Friday, April 19, 2024

Life in the Time of the Virus: The Great Forgetting

I probably should rethink the title of this series. It is now ALWAYS the time of the Virus, as we wait for it to mutate once more, or for something EVEN WORSE to show up on the horizon. It's not going away.
New York Restaurant, Edward Hopper, 1922

But in the meantime, we are in the throes of the Great Forgetting. Having passed through the worst of times, we are trying to forget they even happened. The pandemic that crushed our medical infrastructure and cost a million lives in the US alone has subdued to endemic levels. Maybe even just demic levels. And so we kinda forget it was only yesterday.

At first I thought it was just me. I'm at the age where I think of the 90s as only five years ago or so, and my entire computer game career to be some sort of side gig I took between writing campaign settings for RPGs. And that I have to THINK about things to remember that 2004 was twenty years ago.

But it's just not me. We seem as a people to have "moved on" and dumped what collective experiences we had down the memory hole. Everything since the millennium has been just a couple years ago. We seem to be stuck in neutral, and part of it is throwing out stuff we don't want to remember.

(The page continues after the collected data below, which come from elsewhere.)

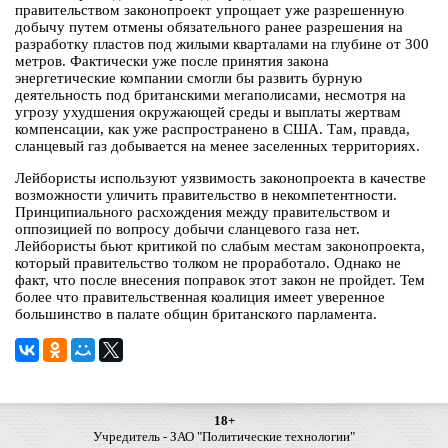
правительством законопроект упрощает уже разрешенную
добычу путем отмены обязательного ранее разрешения на
разработку пластов под жилыми кварталами на глубине от 300
метров. Фактически уже после принятия закона
энергетические компании смогли бы развить бурную
деятельность под британскими мегаполисами, несмотря на
угрозу ухудшения окружающей среды и выплаты жертвам
компенсации, как уже распространено в США. Там, правда,
сланцевый газ добывается на менее заселенных территориях.
Лейбористы используют уязвимость законопроекта в качестве
возможности уличить правительство в некомпетентности.
Принципиального расхождения между правительством и
оппозицией по вопросу добычи сланцевого газа нет.
Лейбористы бьют критикой по слабым местам законопроекта,
который правительство толком не проработало. Однако не
факт, что после внесения поправок этот закон не пройдет. Тем
более что правительственная коалиция имеет уверенное
большинство в палате общин британского парламента.
18+
Учредитель - ЗАО "Политические технологии"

Like the pandemic. Facebook sends the occasional reminder from four years past, and there is the much-rarer news report of someone flipping out about someone else wearing a mask, but it has all been pushed to the sidelines. There is more talk about people working from home than WHY they were working from home in the first place.

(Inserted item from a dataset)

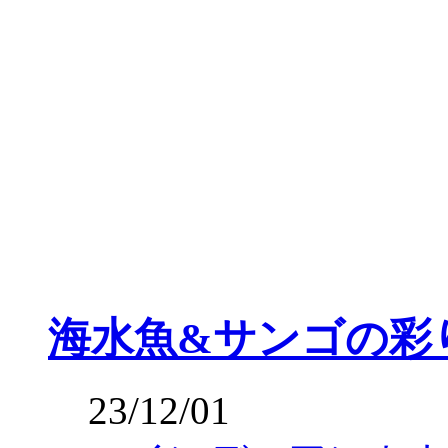
海水魚&サンゴの彩
23/12/01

And yeah, we've done it before. In the wake of the misnamed Spanish Flu (which is not truly Spanish, but got its start in the trenches of WWI), we wanted to pass on that ever happening. There were occasional references in later years to the Great Influenza, but by the time I started learning history, it was a footnote. We were so damned determined to return to normalcy (heck, politicians even ran on the platform in the 1920's), that we pretty much learned nothing, and reacted in surprise when other flus and diseases rolled through like summer storms.

In part my concern is that I'm personally moving into convention season, in a year when D&D turns 50 and I'm traveling more than normal. I returned from Gary Con (great convention in Lake Geneva, WI) with a killer cold that literally knocked me out for a couple days (and I am still gravel-voiced for a while). It was the first time since I had COVID that I was seriously ill. A colleague returned from the con with a nasty case of the flu and exhaustion, and another colleague tested positive from COVID. So as we're moving around more, it is getting more likely we'll pick something up.

So that's where we are. Challenges still lurk out there. Caution recommended but not expected.  We've kinda forgotten.